Serves – 4 // Prep time – 45 minutes

Ingredients:

  • 200 gr of large conchiglioni pasta (or other shape that can be ‘stuffed’)

  • 2 eggs for the eggwash

  • Plain flour to dust

  • Panko or breadcrumbs to coat (about 250 gr)

  • 1 Lt veg oil to fry

  • Salt and pepper to taste

For the cheese sauce

  • 400 ml of milk

  • 40 gr of unsalted butter

  • 40 gr of plain flour

  • 160 gr of grated Grana Padano cheese finely grated

Preparation

To prepare the sauce, melt the butter in a casserole and add the flour to it. Cook for a couple of minutes on medium heat until the roux (mix of butter and flour) is well golden. Now pour in the milk, stirring with a whisk, and bring to boiling point while mixing every now and then. Season with salt and pepper and a touch of nutmeg. The béchamel should be now ready, creamy, and with no lumps. Remove from the heat and stir in the grated cheese until it melts and blend it if necessary. Set aside and let it cool completely than put it into a pastry bag ready to stuff the conchiglioni pasta.

Now cook the conchiglioni pasta in salted boiling water until al dente following the packet instruction. Don't overcook or they will lose their shape.

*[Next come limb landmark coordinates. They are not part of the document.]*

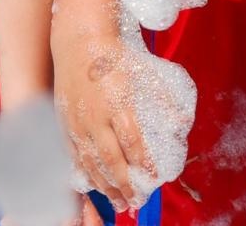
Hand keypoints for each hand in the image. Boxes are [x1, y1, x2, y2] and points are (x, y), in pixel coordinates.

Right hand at [53, 18, 151, 209]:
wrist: (79, 42)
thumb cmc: (116, 56)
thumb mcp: (144, 72)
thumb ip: (163, 98)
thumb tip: (181, 122)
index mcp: (117, 102)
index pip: (132, 141)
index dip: (143, 162)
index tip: (153, 178)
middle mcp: (95, 116)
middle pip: (111, 159)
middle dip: (124, 184)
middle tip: (135, 203)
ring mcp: (77, 121)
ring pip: (90, 162)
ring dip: (105, 186)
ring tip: (118, 202)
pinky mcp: (64, 123)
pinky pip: (73, 155)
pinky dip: (85, 173)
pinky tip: (94, 185)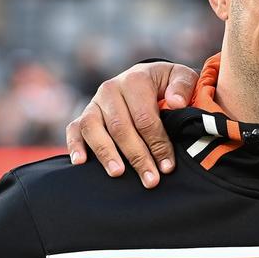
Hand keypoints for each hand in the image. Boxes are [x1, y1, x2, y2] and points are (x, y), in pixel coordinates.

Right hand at [65, 62, 199, 187]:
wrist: (147, 78)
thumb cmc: (168, 84)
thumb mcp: (182, 78)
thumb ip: (183, 86)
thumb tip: (176, 103)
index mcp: (136, 79)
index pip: (145, 118)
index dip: (157, 144)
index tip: (167, 166)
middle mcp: (111, 89)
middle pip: (121, 127)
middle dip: (137, 156)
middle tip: (150, 180)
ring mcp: (95, 102)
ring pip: (94, 128)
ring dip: (106, 153)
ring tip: (118, 173)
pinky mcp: (85, 114)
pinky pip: (74, 129)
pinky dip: (75, 145)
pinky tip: (81, 162)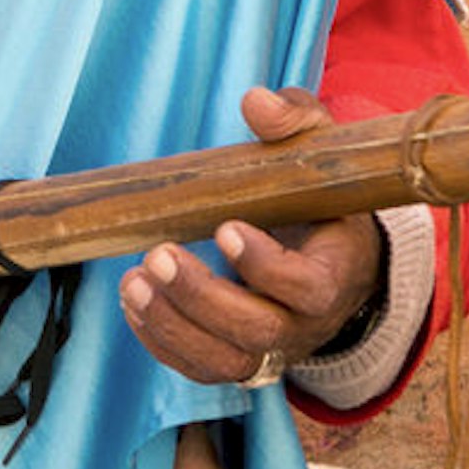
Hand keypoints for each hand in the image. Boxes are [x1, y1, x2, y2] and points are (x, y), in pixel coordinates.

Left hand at [118, 86, 380, 386]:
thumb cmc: (323, 199)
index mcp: (335, 273)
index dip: (265, 266)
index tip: (224, 227)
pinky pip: (201, 368)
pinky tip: (134, 303)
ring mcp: (274, 348)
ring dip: (172, 325)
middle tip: (159, 255)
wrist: (334, 258)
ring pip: (225, 360)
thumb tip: (256, 100)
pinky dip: (162, 343)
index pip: (308, 288)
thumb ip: (296, 122)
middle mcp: (307, 322)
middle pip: (259, 331)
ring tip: (133, 281)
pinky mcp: (241, 359)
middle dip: (202, 298)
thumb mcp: (321, 153)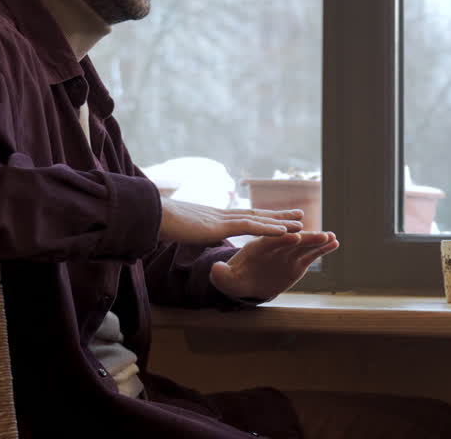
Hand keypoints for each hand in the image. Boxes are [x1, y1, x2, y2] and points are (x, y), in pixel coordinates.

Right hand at [158, 198, 304, 245]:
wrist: (149, 215)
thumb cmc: (160, 224)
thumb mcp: (180, 232)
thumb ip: (191, 234)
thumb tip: (190, 237)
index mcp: (214, 218)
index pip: (244, 217)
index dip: (263, 218)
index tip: (278, 217)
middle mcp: (222, 215)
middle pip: (257, 215)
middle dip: (279, 216)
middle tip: (299, 214)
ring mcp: (222, 219)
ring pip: (259, 220)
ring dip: (281, 222)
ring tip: (301, 222)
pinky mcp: (220, 226)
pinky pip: (250, 228)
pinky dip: (270, 230)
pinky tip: (285, 231)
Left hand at [209, 231, 339, 300]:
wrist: (246, 282)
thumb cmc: (234, 279)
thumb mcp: (225, 278)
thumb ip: (221, 274)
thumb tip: (216, 269)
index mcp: (257, 247)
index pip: (271, 241)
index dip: (282, 239)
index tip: (294, 237)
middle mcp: (275, 246)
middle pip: (292, 240)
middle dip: (306, 238)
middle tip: (321, 235)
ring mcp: (287, 253)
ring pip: (304, 245)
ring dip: (317, 241)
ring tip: (332, 238)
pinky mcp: (296, 262)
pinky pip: (310, 255)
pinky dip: (322, 249)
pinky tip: (335, 244)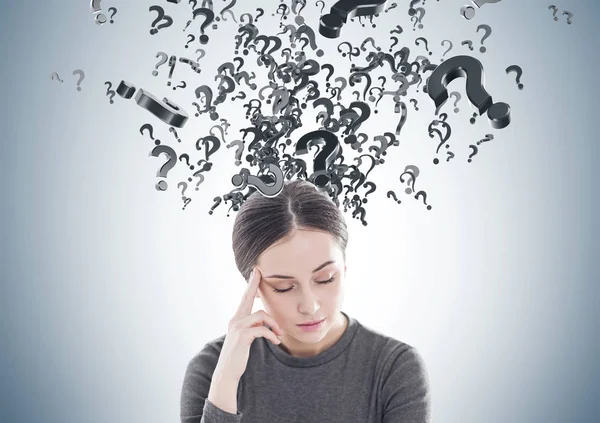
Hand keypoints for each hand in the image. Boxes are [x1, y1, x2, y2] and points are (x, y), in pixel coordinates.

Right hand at [212, 266, 284, 381]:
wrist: (227, 373)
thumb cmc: (238, 356)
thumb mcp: (245, 338)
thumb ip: (253, 327)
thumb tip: (265, 321)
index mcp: (236, 319)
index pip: (244, 298)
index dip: (250, 284)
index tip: (255, 271)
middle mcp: (235, 320)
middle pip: (247, 297)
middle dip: (254, 284)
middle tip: (259, 272)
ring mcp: (237, 327)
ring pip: (261, 315)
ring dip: (274, 324)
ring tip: (280, 334)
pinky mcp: (243, 336)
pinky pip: (262, 329)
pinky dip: (272, 335)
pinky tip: (276, 341)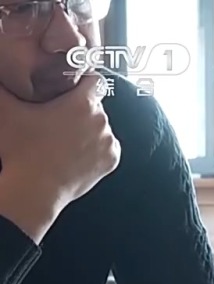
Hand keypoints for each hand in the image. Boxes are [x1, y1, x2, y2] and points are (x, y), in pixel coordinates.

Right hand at [0, 73, 120, 240]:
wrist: (33, 190)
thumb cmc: (21, 150)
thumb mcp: (7, 110)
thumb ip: (4, 85)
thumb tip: (0, 72)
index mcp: (83, 104)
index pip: (93, 79)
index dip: (81, 80)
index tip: (70, 86)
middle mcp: (101, 121)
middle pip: (95, 104)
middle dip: (79, 107)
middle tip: (58, 117)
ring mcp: (109, 142)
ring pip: (100, 126)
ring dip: (87, 128)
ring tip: (64, 138)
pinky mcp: (112, 160)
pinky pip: (106, 146)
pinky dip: (94, 147)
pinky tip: (74, 152)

Drain and let them cool on a large tray withtout any oil or the filling will slide right out.

Now stuff the conchiglioni with a good dollop of filling using the pastry bag and go ahead to dust well each piece of stuffed pasta with flour, then dip into the seasoned egg wash and coat evenly with the breadcrumbs. For a thicker crust, optionally dip again in the eggs and again crumbs and set aside in the fridge to firm up.

Heat the veg oil and fry the stuffed pasta at about 180 degrees celcius for about ¾ minutes on medium heat or until well golden all around. Be gentle while mixing them as you don’t want them to burst. The result should be crispy and with a gooey cheesy middle. Sprinkle with sea salt and a little extra grated cheese and serve straight away.